The Crookston Housing & Economic Development Authority (CHEDA) Held a special meeting Tuesday morning to discuss alternatives to the Crookston City Council’s presented options regarding the dissolution of CHEDA. The meeting included discussing CHEDA’s proposed ideas if a change in leadership is needed and where will it come from, as well as if a clear divide between CHEDA and City Council is needed regarding certain roles. CHEDA felt the meeting was necessary so they could come up with something to present to City Council before action is taken on the City’s passed option regarding CHEDA.

The option that’s been passed by City Council for a public hearing which will be held on July 12, was option three of the four from the Special Ways and Means meeting held on June 21. The option states the CHEDA powers will only be exercised before approval from City Council and will allow the immediate replacement of board members with seven members of the Council by amending the enabling resolution. The option will also eliminate funding to CHEDA for Economic Development and create a Community Development department.

Some benefits from this presented option, according to the City Council, include communication coming from within one building, consistency of the philosophy of City Council and CHEDA, and dual oversight by elected officials. Issues with the presented idea include experienced commissioners, being replaced, and the requirement of a public hearing to amend enabling resolution.

CHEDA has until July 12 to present City Council with a plan or course of action, for the public and City Council to be aware of their recommendations before the public hearing takes place. CHEDA President Kurt Heldstab says he is not on board with the City Council’s option. “Since I’ve been on the board, since 2010/2011, there’s a structure that’s been in place, and the options presented by City Council don’t align with those structures, even our proposed option doesn’t align with our structure necessarily,” said Heldstab. “One thing we’ve wanted to do is stay focused on that and keep the driving force and all the hours spent working towards that structure, and now we’re moving away from it.”

CHEDA constructed a letter to discuss during the meeting with board members. The letter included three alternative options to City Council’s option.

  1. CHEDA contributes up to $50,000 of the current annual stipend going forward, starting in July 2021, to greatly assist with the City’s desire to hire a Community Development Director.
  2. The two existing City Council members on the CHEDA Board are replaced by the Mayor and another Council member with strong leadership and communication skills.
  3. The CHEDA monthly management report is already given to the City Council members in the exact form it is presented to the CHEDA board.
    They would add – Report to the City Council more often at council meetings which is an addition to what they already do.
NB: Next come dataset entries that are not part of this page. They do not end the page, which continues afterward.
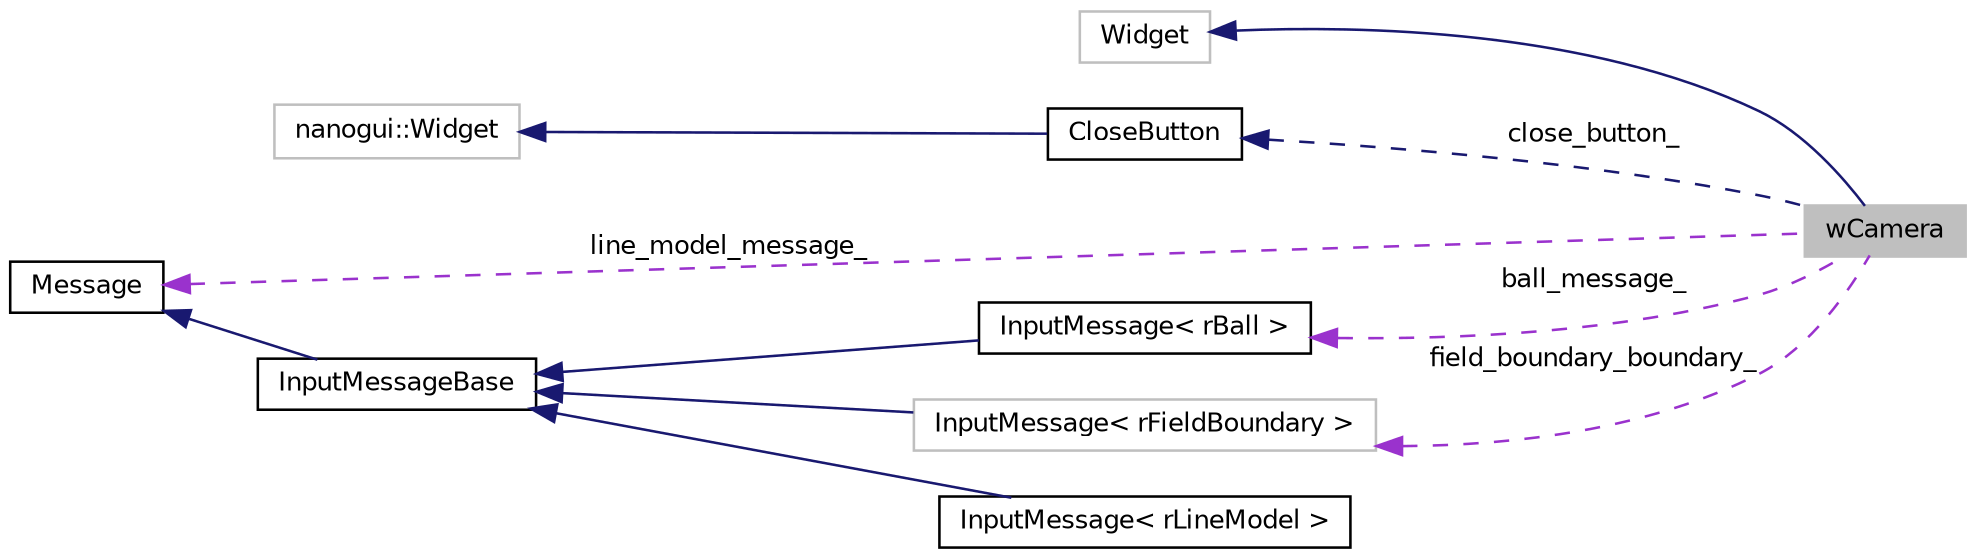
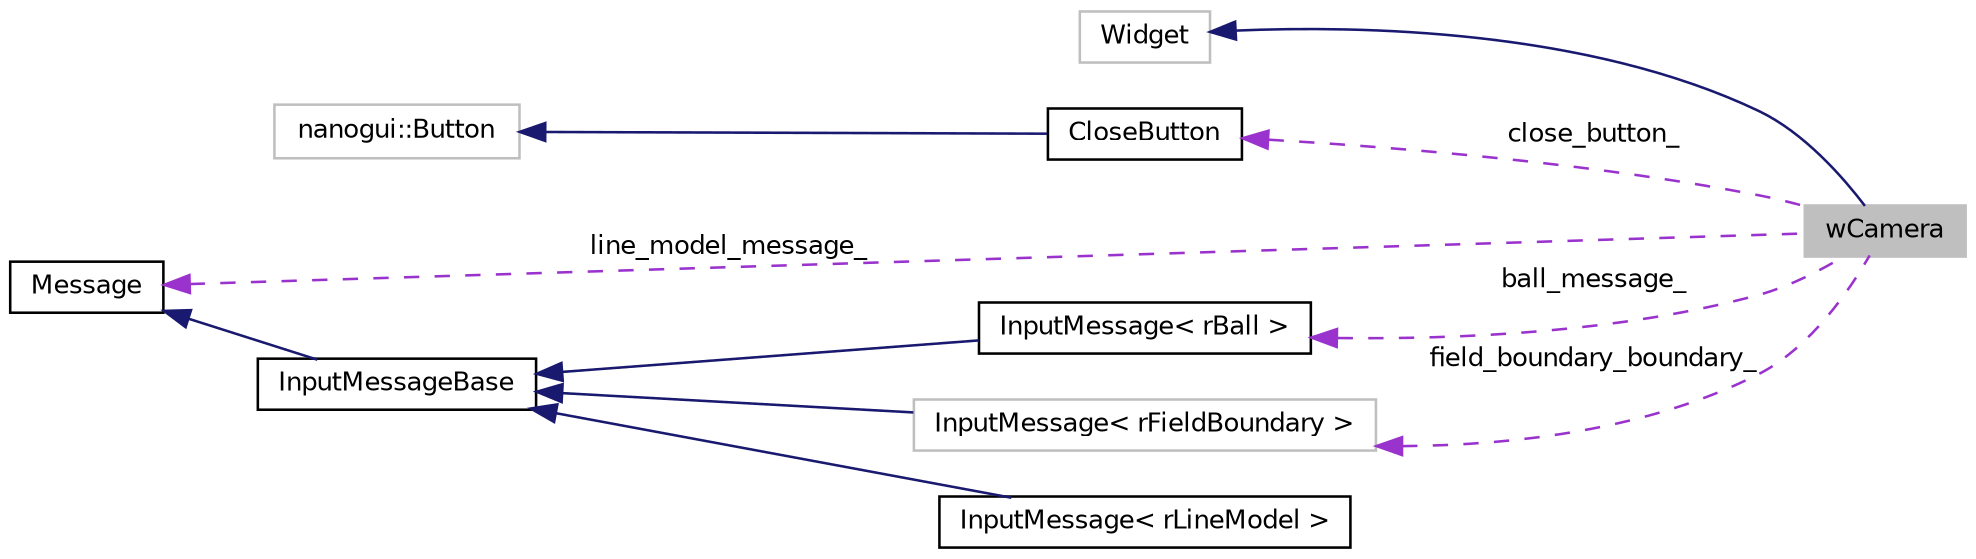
  digraph {
    rankdir=LR
    node [color=black fillcolor=white fontname=Helvetica fontsize=10 shape=record style=filled]
    edge [color=midnightblue dir=back fontname=Helvetica fontsize=10 labelfontname=Helvetica labelfontsize=10 style=solid]
    n1 [color=grey75 fillcolor=grey75 fontcolor=black height=0.2 label=wCamera width=0.4]
    n2 [color=grey75 height=0.2 label=Widget width=0.4]
    n3 [height=0.2 label=CloseButton width=0.4]
-   n4 [color=grey75 height=0.2 label="nanogui::Widget" width=0.4]
+   n4 [color=grey75 height=0.2 label="nanogui::Button" width=0.4]
    n5 [height=0.2 label="InputMessage\< rBall \>" width=0.4]
    n6 [height=0.2 label=InputMessageBase width=0.4]
    n7 [color=grey75 height=0.2 label="InputMessage\< rFieldBoundary \>" width=0.4]
    n8 [height=0.2 label="InputMessage\< rLineModel \>" width=0.4]
    n9 [height=0.2 label=Message width=0.4]
    n2 -> n1
-   n3 -> n1 [label=" close_button_" style=dashed]
+   n3 -> n1 [color=darkorchid3 label=" close_button_" style=dashed]
    n4 -> n3
    n5 -> n1 [color=darkorchid3 label=" ball_message_" style=dashed]
    n6 -> n5
    n6 -> n7
    n6 -> n8
    n7 -> n1 [color=darkorchid3 label=" field_boundary_boundary_" style=dashed]
    n9 -> n1 [color=darkorchid3 label=" line_model_message_" style=dashed]
    n9 -> n6
  }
Some CHEDA members feel the solution could be in more than one or even all three of their options presented. None of the options would require an immediate change to CHEDA. Option one and three were removed by the CHEDA board, and option two will be presented to City Council with some modifications.

Some of the modifications made to the passed option included City Council deciding what two members will be on the board, meaning it wouldn’t necessarily need to be the mayor, and a clear understanding to City Council that their members on the board will be under CHEDA authority and leadership. They will not be in a President or Vice President role immediately.

Another big talking point during the meeting between CHEDA board members, including CHEDA Executive Director Craig Hoiseth, was the discussion of how much involvement City Council members should have with CHEDA. Hoiseth was clear that as long as the person is interested in economic issues and has a well-rounded resume and background with the community, they’re more than welcome to be a part of the board. “We currently have two acting voting City Council members on the board and another who serves as a liaison between the CHEDA board and City Council” said Hoiseth. “CHEDA not only wants to but is mandated to have City Council involvement.”

There was a fair amount of discussion of how to proceed with leadership change, and Hoiseth says the board shouldn’t be changed or scrutinized like it has been the past few weeks. “I think the people on the CHEDA board are some of the best things that Crookston has to offer,” said Hoiseth. “Their resumes are impeccable. I think our board is intact on purpose and to remove all that talent and skillset to have City Council members replace them diminishes the board’s overall capacity.” Hoiseth also mentioned how the board serves in tough situations but do their job well and engage within the community better than most.

The public hearing on July 12 will allow City Council to dig into the second option of the three that will be presented from CHEDA as well as the third option passed at the Special Ways and Means meeting back on June 21. Changes to City Council’s option can be made before the official vote takes place at the City Council meeting on July 12. Whatever agreement or middle ground reached once City Council reads CHEDA’s proposal, will be set in stone and voted on by July 12. If the vote passes, then whatever resolution that was voted on will be the route City Council will take and CHEDA’s new future. If the vote is turned aside and not passed, then the process will start over again.